◆ **Instructions to follow**:
From the listing that follows, reproduce only the lines from the one holding "Regroupement pour la" through the one holding "with garlic chives and", both included, with no pictures.

◆ **Excerpted records**:
=====

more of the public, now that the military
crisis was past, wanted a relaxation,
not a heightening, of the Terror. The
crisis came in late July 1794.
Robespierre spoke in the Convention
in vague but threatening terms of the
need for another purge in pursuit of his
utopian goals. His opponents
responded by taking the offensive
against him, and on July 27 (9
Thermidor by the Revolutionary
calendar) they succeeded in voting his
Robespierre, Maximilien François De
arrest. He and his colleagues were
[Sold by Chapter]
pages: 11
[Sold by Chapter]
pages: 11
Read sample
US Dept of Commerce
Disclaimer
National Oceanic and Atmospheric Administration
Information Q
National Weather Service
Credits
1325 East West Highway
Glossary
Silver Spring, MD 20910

=====

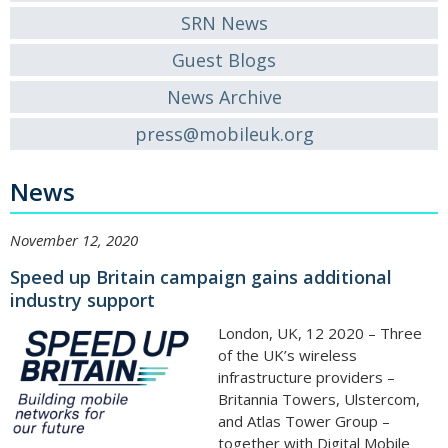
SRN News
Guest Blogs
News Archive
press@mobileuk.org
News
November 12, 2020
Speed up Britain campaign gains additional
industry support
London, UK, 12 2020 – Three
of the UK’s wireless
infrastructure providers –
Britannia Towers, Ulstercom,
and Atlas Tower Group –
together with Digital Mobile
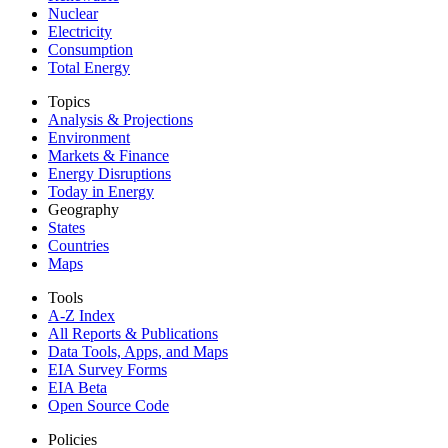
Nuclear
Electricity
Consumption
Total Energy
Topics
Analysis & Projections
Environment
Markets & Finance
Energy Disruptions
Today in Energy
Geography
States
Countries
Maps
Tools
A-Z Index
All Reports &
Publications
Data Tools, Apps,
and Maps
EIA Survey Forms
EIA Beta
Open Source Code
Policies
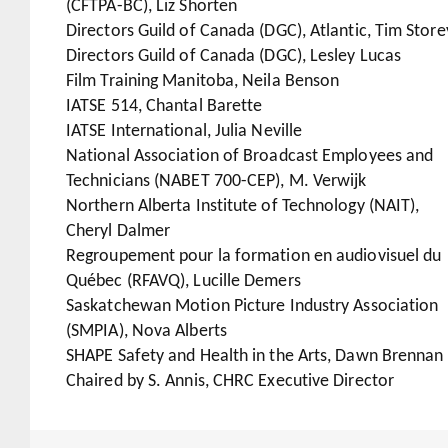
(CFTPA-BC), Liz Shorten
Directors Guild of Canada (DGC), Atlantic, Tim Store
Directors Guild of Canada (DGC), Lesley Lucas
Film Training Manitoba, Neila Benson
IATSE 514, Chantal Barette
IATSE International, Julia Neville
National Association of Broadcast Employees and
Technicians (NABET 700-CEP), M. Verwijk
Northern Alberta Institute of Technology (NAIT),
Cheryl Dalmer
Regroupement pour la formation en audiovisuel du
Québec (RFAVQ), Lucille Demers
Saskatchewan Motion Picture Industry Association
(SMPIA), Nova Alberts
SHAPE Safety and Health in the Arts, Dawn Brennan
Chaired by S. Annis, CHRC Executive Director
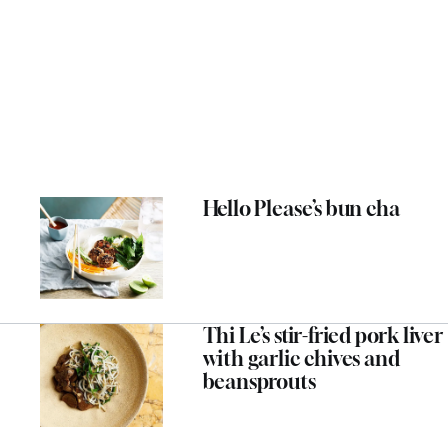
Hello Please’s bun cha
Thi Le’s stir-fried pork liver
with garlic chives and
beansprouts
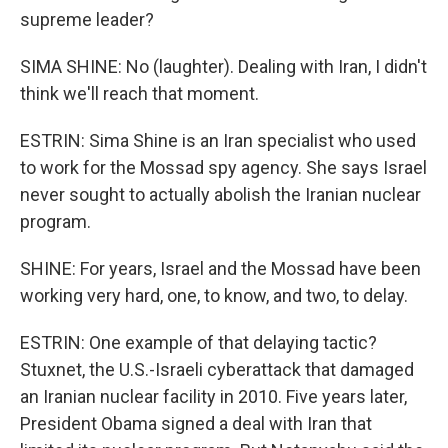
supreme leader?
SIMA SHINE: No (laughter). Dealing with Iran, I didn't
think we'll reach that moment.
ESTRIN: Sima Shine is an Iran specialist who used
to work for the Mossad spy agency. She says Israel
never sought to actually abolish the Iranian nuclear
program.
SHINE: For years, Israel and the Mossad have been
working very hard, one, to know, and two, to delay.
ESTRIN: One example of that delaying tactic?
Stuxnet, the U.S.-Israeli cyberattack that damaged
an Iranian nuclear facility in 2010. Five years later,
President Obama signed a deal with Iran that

=====

◆ **Task response**:
Regroupement pour la formation en audiovisuel du
Québec (RFAVQ), Lucille Demers
Saskatchewan Motion Picture Industry Association
(SMPIA), Nova Alberts
SHAPE Safety and Health in the Arts, Dawn Brennan
Chaired by S. Annis, CHRC Executive Director
Hello Please’s bun cha
Thi Le’s stir-fried pork liver
with garlic chives and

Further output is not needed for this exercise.